For most of Jewish and Christian history, Bible readers have assumed that Moses himself wrote the first five books of Scripture, the Pentateuch.  Scholars since the nineteenth century, however, have maintained otherwise. How do the stories of the first book, Genesis, help us decide the matter?  If Moses did not write them, who did?  Were there multiple authors?   When did they write?  And how would we know?



Suggested Reading


John Collins, Introduction to the Hebrew Bible, 3rd ed. (Fortress Press), 2018.  This is an introduction to the entire Bible with a superb discussion of Genesis and the critical problems it presents.

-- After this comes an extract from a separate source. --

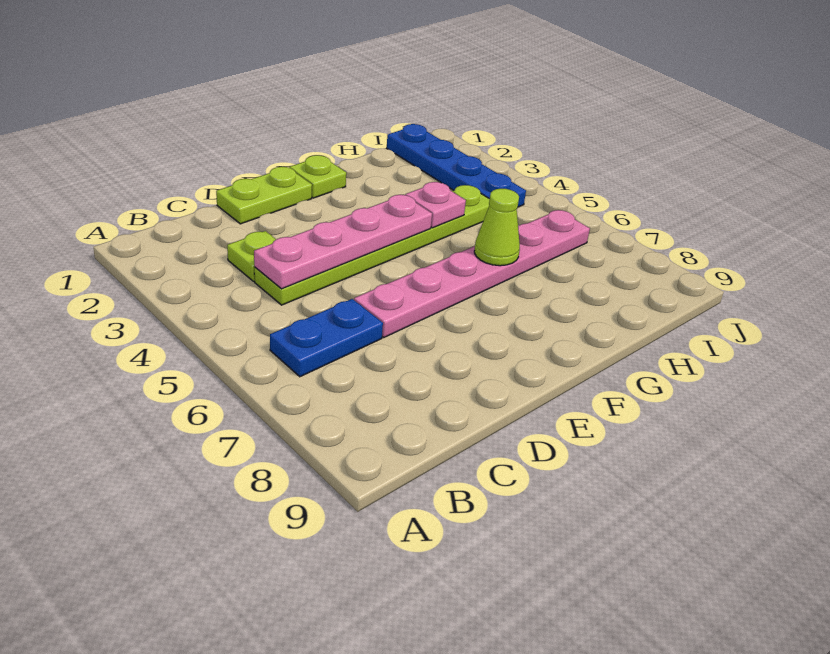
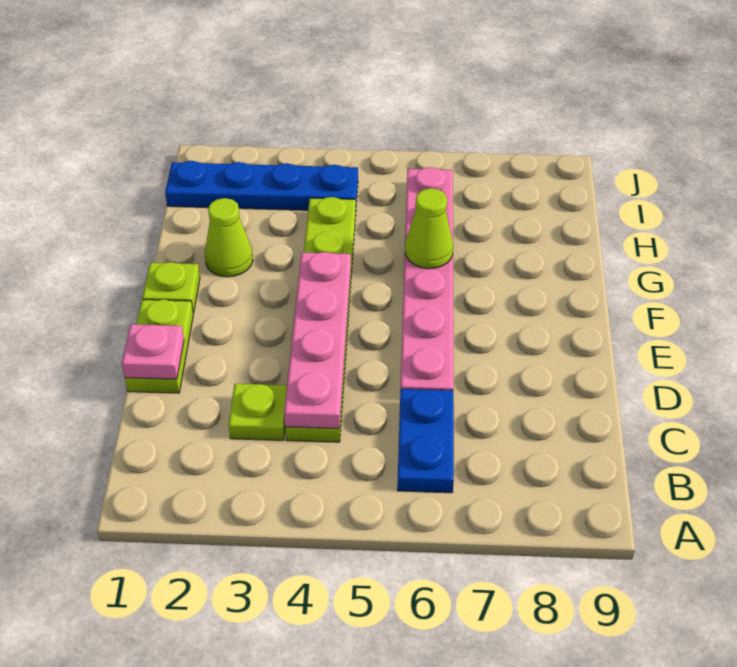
none -> lime cone G2 level 1
pink plate G4 level 2 -> pink plate D1 level 2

Michael Coogan, The Old Testament: A Historical and Literary Introduction, 3rd ed. (Oxford University Press), 2017.  Another strong introduction from a critical perspective, widely used in colleges and universities.


Bart Ehrman, The Bible: A Historical and Literary Introduction, 2nd ed. (Oxford University Press), 2017.  Not as in-depth but possibly more accessible to lay readers, covering the major critical issues in the study of Genesis and the rest of the Pentateuch.


Stephanie Dalley, Myths from Mesopotamia: Creation, the Flood, Gilgamesh, and Others (Oxford University Press, 2015).  A very nice collection and translation of myths from other cultures that predate the writings of Genesis.